Start of EXERCISE DATA

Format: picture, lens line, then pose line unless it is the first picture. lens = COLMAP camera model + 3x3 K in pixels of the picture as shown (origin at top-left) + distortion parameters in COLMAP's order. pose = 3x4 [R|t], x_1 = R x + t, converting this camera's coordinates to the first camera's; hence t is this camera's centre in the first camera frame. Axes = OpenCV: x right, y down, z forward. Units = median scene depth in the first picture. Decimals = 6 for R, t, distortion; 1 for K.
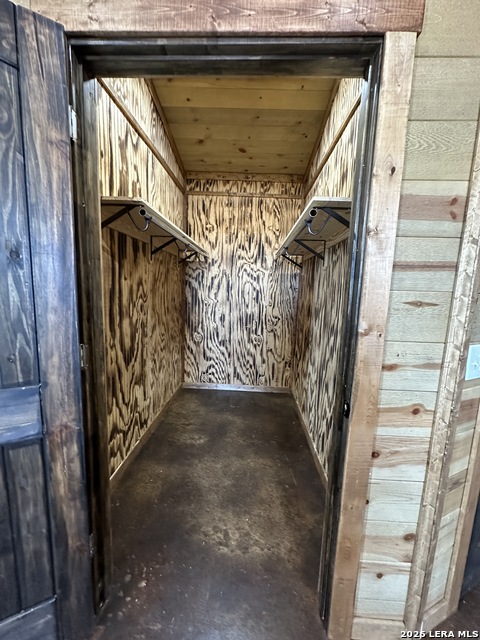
lens RADIAL K [[251.9, 0, 240.6], [0, 251.9, 321.0], [0, 0, 1]] dist [-0.003391, 0.000666]
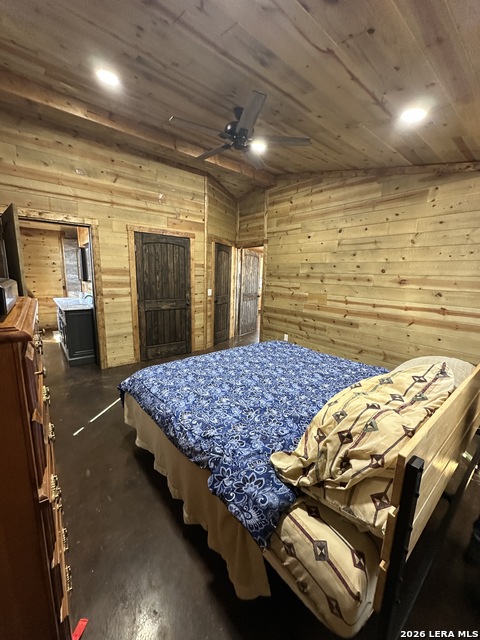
lens RADIAL K [[251.9, 0, 241.0], [0, 251.9, 320.1], [0, 0, 1]] dist [-0.003391, 0.000666]
pose [[0.757923, -0.127387, 0.639785, -2.092460], [0.083821, 0.991636, 0.098144, 0.250950], [-0.646936, -0.020759, 0.762261, -3.571517]]
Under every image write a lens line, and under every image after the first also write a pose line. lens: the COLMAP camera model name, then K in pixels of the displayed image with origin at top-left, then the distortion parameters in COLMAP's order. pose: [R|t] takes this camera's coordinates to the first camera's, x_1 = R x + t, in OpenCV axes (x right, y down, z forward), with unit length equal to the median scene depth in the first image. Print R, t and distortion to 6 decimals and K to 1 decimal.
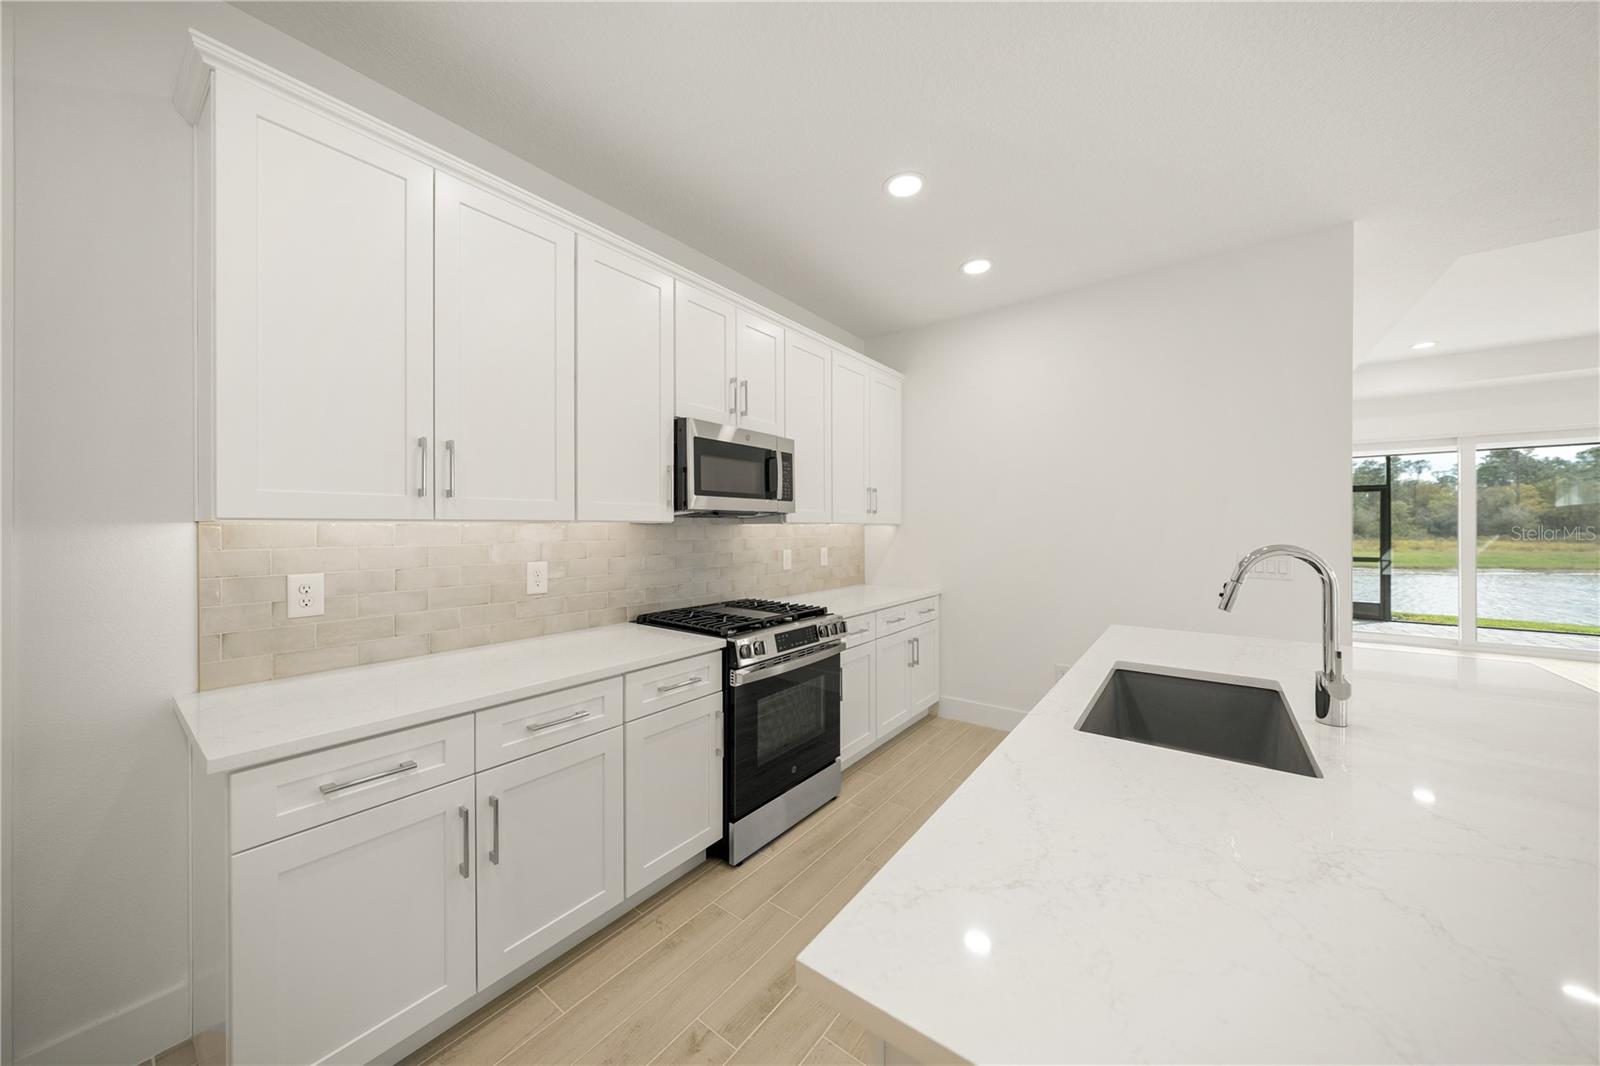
lens RADIAL K [[549.2, 0, 794.8], [0, 549.2, 527.5], [0, 0, 1]] dist [0.003042, -0.001646]
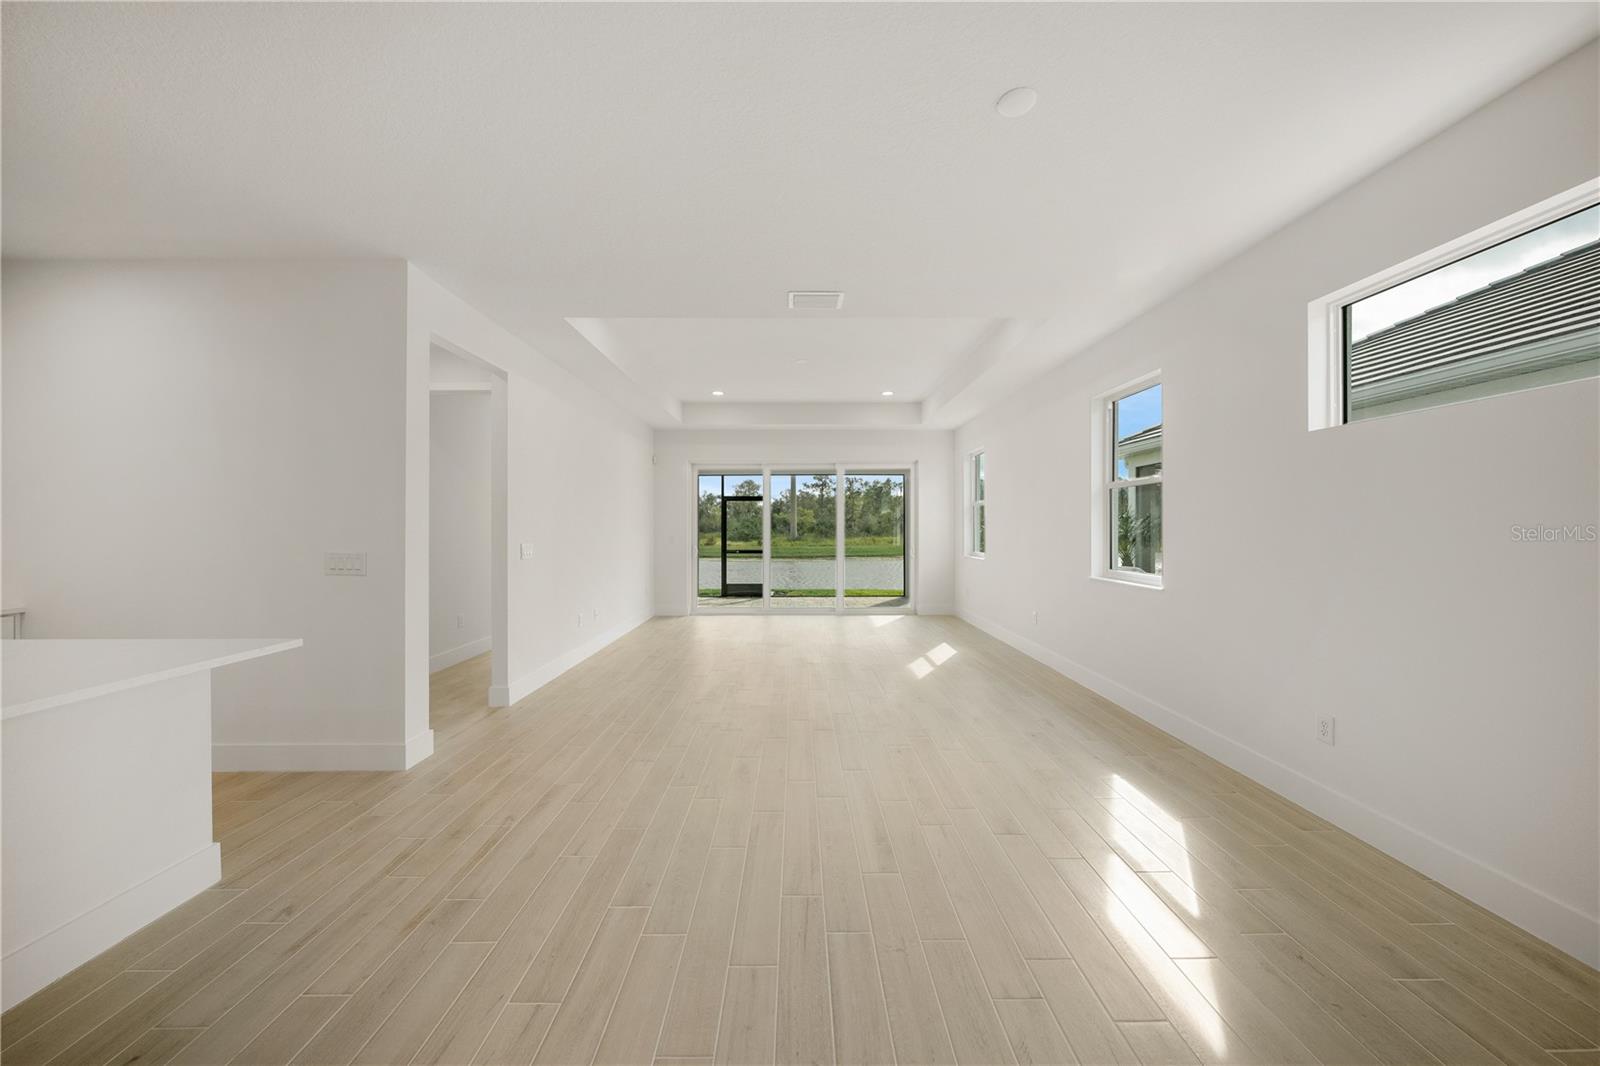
lens RADIAL K [[549.2, 0, 802.7], [0, 549.2, 537.9], [0, 0, 1]] dist [0.003042, -0.001646]
pose [[0.792611, -0.011463, 0.609620, 1.012867], [0.000651, 0.999839, 0.017954, 0.002201], [-0.609727, -0.013834, 0.792491, -0.423747]]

End of EXERCISE DATA

**WHAT YOU WILL DO**. Set the data above down again exactly as given, with no pictures.

**RESPONSE TO THE TASK**.
Format: picture, lens line, then pose line unless it is the first picture. lens = COLMAP camera model + 3x3 K in pixels of the picture as shown (origin at top-left) + distortion parameters in COLMAP's order. pose = 3x4 [R|t], x_1 = R x + t, converting this camera's coordinates to the first camera's; hence t is this camera's centre in the first camera frame. Axes = OpenCV: x right, y down, z forward. Units = median scene depth in the first picture. Decimals = 6 for R, t, distortion; 1 for K.
lens RADIAL K [[251.9, 0, 240.6], [0, 251.9, 321.0], [0, 0, 1]] dist [-0.003391, 0.000666]
lens RADIAL K [[251.9, 0, 241.0], [0, 251.9, 320.1], [0, 0, 1]] dist [-0.003391, 0.000666]
pose [[0.757923, -0.127387, 0.639785, -2.092460], [0.083821, 0.991636, 0.098144, 0.250950], [-0.646936, -0.020759, 0.762261, -3.571517]]
Under every image write a lens line, and under every image after the first also write a pose line. lens: the COLMAP camera model name, then K in pixels of the displayed image with origin at top-left, then the distortion parameters in COLMAP's order. pose: [R|t] takes this camera's coordinates to the first camera's, x_1 = R x + t, in OpenCV axes (x right, y down, z forward), with unit length equal to the median scene depth in the first image. Print R, t and distortion to 6 decimals and K to 1 decimal.
lens RADIAL K [[549.2, 0, 794.8], [0, 549.2, 527.5], [0, 0, 1]] dist [0.003042, -0.001646]
lens RADIAL K [[549.2, 0, 802.7], [0, 549.2, 537.9], [0, 0, 1]] dist [0.003042, -0.001646]
pose [[0.792611, -0.011463, 0.609620, 1.012867], [0.000651, 0.999839, 0.017954, 0.002201], [-0.609727, -0.013834, 0.792491, -0.423747]]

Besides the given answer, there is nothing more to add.